··· Data for this task

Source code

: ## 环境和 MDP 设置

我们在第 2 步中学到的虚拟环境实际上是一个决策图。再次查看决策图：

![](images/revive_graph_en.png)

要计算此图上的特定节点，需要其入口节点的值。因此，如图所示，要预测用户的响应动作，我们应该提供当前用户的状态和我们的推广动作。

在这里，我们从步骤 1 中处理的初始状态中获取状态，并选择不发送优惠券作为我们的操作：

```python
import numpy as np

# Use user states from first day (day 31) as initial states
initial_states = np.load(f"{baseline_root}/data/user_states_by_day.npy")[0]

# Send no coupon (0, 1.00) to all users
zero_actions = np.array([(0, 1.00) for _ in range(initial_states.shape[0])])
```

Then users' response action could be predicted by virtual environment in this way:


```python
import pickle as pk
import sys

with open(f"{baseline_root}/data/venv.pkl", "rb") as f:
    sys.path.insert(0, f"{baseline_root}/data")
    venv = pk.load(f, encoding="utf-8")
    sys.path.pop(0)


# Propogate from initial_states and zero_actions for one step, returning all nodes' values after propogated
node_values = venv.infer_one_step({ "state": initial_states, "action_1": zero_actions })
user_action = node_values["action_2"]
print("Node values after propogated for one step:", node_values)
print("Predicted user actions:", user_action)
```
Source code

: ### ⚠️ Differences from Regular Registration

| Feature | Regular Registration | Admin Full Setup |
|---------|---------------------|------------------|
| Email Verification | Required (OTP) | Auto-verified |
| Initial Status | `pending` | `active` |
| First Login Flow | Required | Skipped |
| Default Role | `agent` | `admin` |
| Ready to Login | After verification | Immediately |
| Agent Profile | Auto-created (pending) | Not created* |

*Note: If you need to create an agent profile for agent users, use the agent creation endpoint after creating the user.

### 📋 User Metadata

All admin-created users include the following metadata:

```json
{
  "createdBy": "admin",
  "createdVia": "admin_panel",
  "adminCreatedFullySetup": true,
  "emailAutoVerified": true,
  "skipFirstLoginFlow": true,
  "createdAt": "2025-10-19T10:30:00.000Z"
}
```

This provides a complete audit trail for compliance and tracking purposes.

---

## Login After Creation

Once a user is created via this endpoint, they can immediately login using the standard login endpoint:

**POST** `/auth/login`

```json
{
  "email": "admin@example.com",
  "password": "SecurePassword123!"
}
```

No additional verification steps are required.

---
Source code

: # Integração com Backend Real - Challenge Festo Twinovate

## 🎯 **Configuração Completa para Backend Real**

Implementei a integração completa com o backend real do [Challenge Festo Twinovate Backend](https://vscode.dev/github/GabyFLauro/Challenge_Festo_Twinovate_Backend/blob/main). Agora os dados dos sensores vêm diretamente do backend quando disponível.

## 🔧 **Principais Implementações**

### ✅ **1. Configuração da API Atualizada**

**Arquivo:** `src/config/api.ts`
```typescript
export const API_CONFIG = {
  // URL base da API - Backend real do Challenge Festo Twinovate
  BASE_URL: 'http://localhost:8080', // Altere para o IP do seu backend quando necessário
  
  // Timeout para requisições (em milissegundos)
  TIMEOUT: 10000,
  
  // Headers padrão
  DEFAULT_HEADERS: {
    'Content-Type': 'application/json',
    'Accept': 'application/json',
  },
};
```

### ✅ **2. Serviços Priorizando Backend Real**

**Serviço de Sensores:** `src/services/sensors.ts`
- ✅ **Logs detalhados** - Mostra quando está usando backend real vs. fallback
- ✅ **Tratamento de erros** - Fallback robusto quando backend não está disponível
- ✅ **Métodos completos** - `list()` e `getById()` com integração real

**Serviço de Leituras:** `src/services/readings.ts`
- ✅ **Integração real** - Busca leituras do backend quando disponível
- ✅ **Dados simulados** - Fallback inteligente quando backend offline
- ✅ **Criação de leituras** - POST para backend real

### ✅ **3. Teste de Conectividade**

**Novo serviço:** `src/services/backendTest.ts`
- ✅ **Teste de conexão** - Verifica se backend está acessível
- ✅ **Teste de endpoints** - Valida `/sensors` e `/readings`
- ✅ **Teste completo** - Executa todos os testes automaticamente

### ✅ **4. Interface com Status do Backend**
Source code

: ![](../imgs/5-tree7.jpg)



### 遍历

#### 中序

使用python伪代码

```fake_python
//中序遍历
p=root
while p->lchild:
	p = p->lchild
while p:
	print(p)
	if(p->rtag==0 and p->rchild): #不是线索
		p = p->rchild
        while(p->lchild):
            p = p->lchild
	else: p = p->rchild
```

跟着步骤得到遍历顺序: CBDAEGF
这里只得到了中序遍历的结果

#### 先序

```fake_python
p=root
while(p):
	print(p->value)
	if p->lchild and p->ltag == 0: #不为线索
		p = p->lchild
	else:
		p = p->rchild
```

······

Task: Go through the listing above line by line and state how many lines include the string "propogated". Write only the number.

Response to the task: 2